WHAT THE EXERCISE ASKS » Find and copy each line of the records where the string "symbols" shows up.
#### INFORMATION SUPPLIED
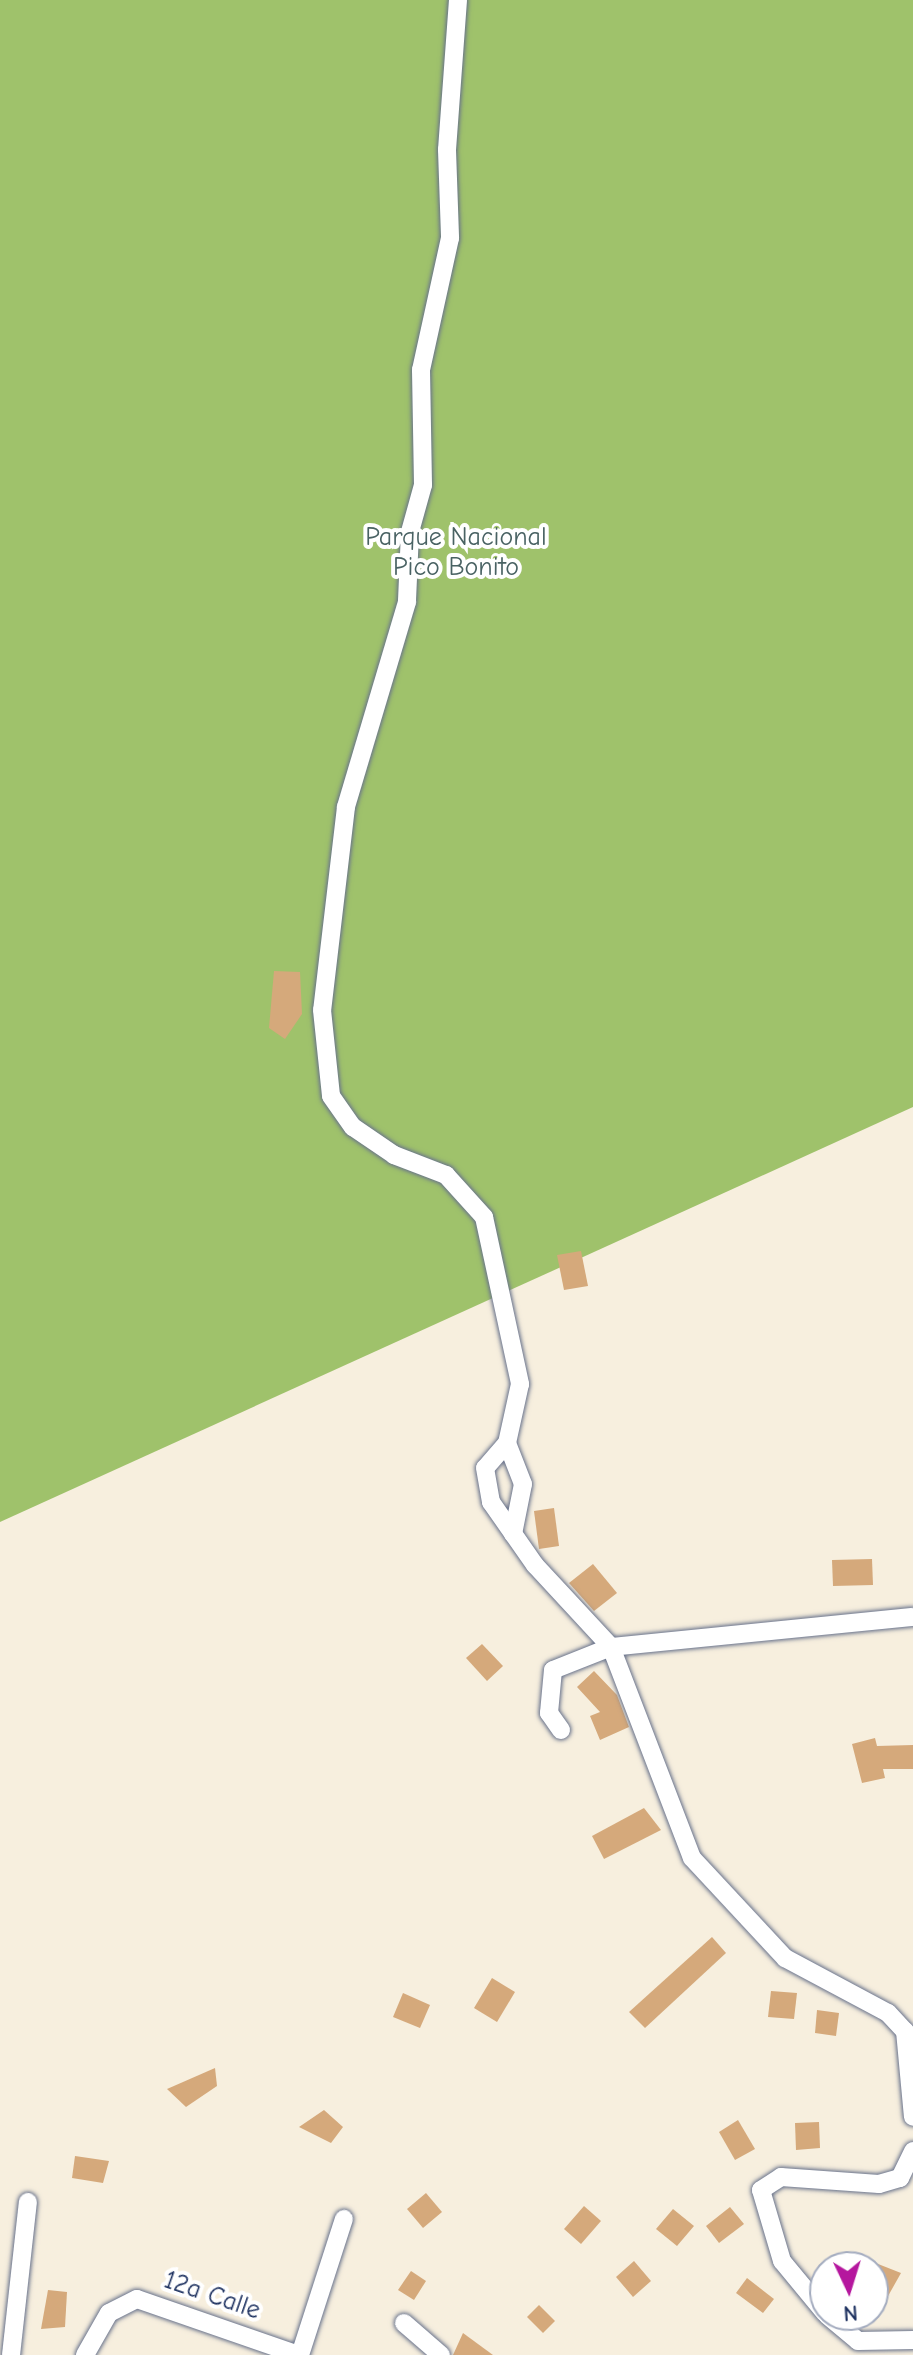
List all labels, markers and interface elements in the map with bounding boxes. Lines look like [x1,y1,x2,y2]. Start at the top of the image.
park label: Parque Nacional Pico Bonito [365,522,547,584]
north arrow [809,2251,889,2331]
street label: 12a Calle [160,2265,264,2327]
text: N [842,2299,859,2326]

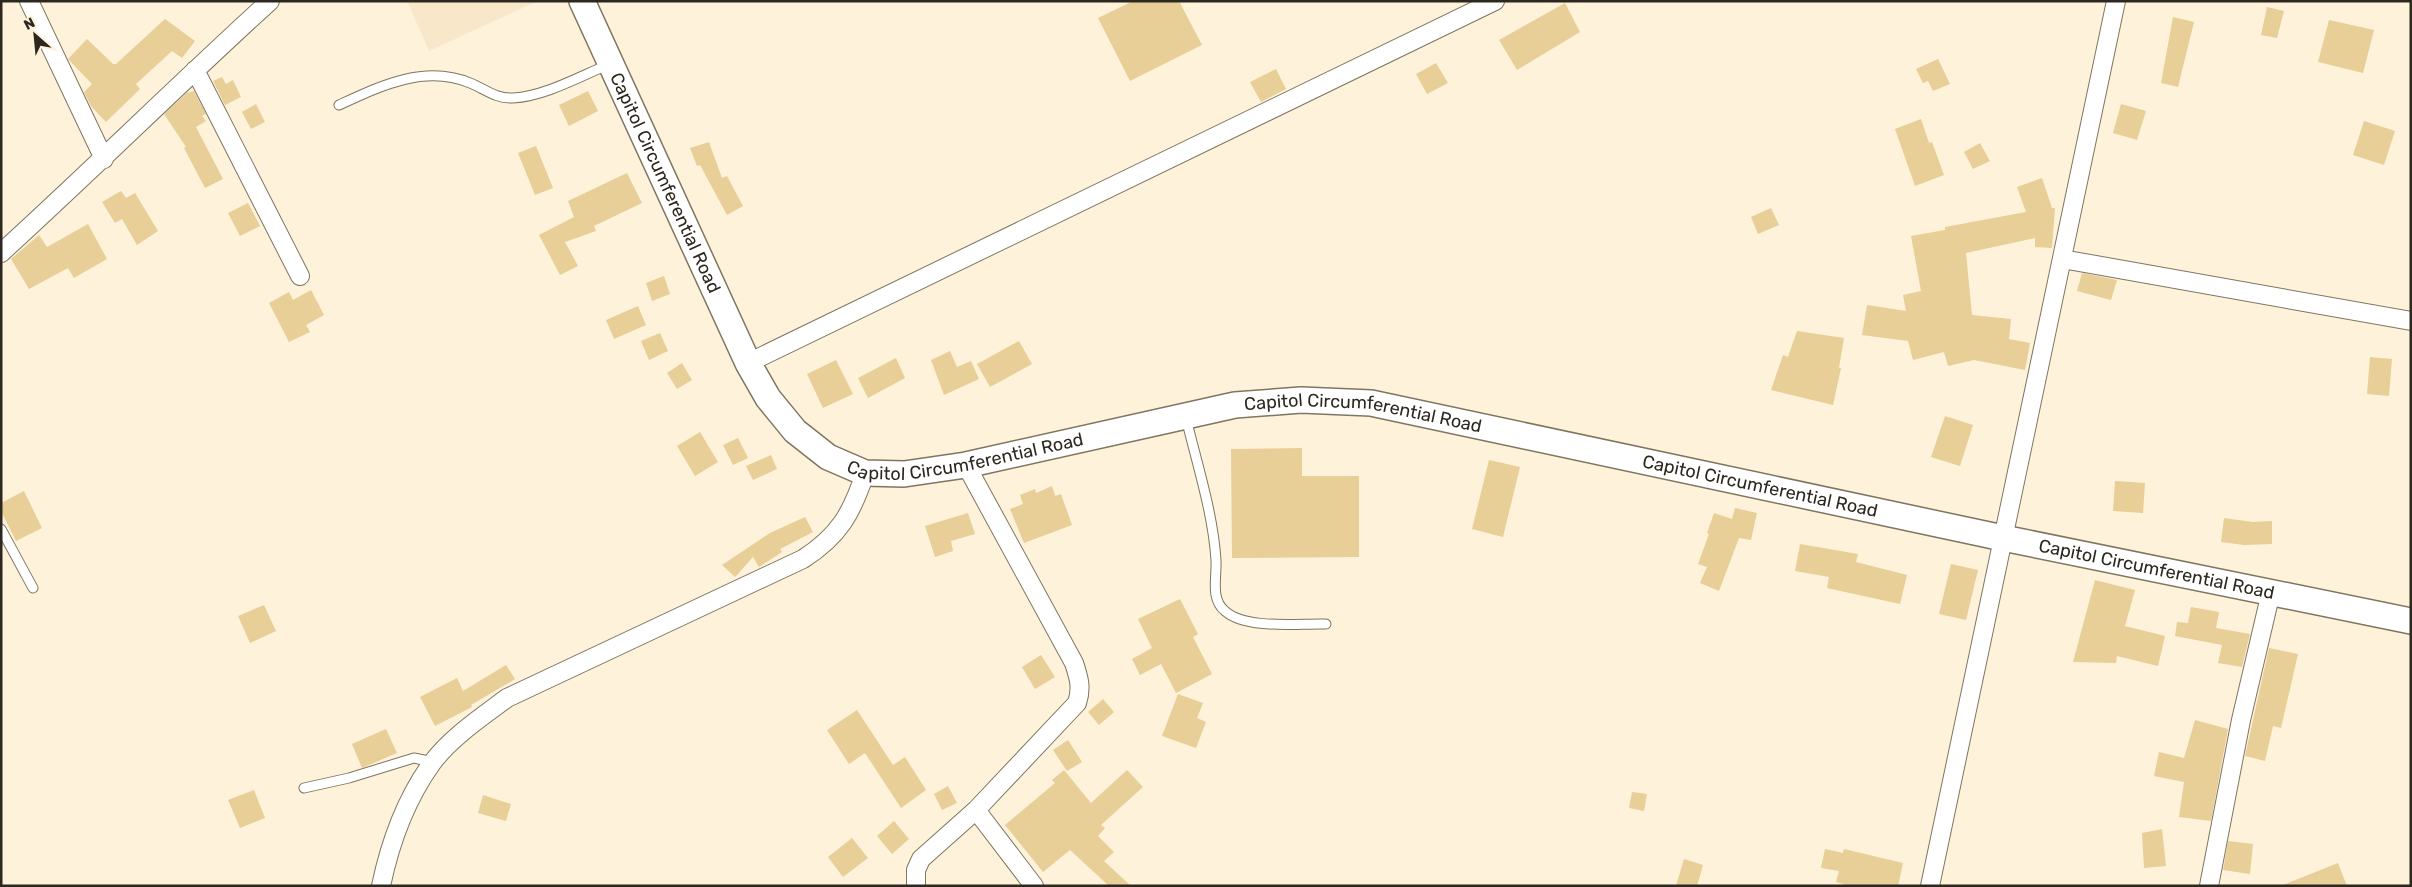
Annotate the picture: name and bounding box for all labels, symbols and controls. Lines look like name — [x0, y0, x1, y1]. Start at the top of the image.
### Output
north arrow — [10, 10, 60, 60]
text: N — [21, 14, 38, 34]
street label: Capitol Circumferential Road — [605, 69, 725, 297]
street label: Capitol Circumferential Road — [1243, 389, 1484, 437]
street label: Capitol Circumferential Road — [844, 428, 1085, 485]
street label: Capitol Circumferential Road — [1640, 450, 1880, 522]
street label: Capitol Circumferential Road — [2037, 535, 2276, 604]

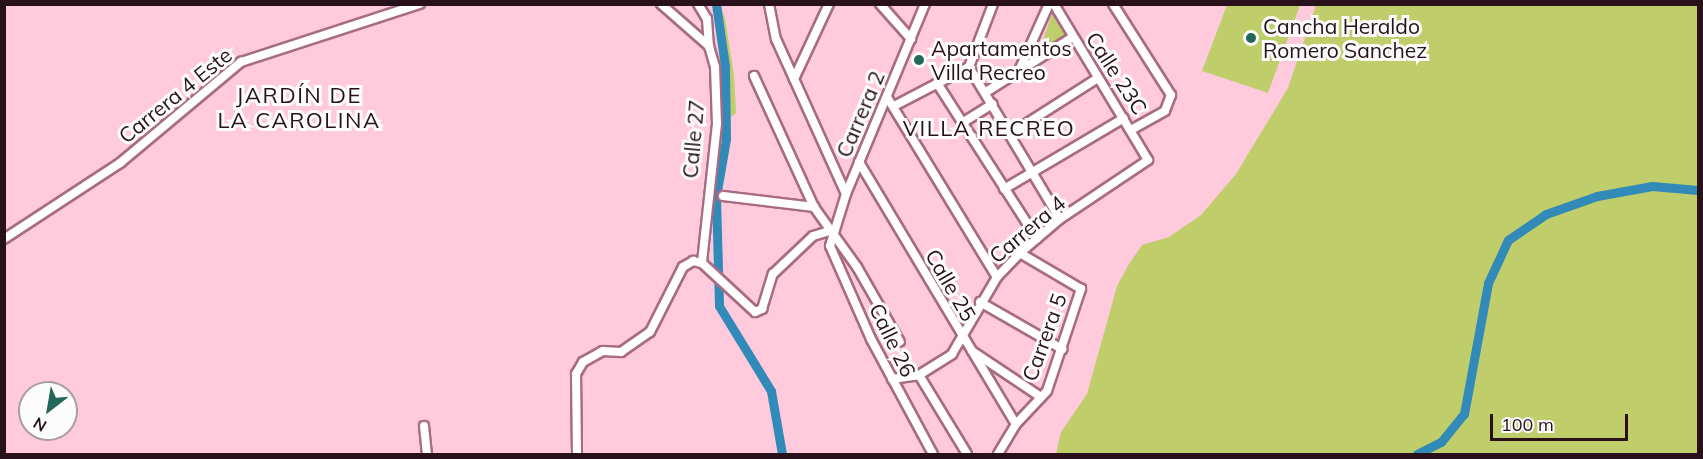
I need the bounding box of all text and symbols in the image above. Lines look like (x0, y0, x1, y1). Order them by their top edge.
########
OUTPUT FOR THIS EXERCISE »
Annotate the picture: name and bounding box for all labels, symbols and controls. Lines look like name — [x0, y0, x1, y1]. Start at the top of the image.
I need the bounding box of all text and symbols in the image above. Lines look like (x0, y0, x1, y1). Order them by their top edge.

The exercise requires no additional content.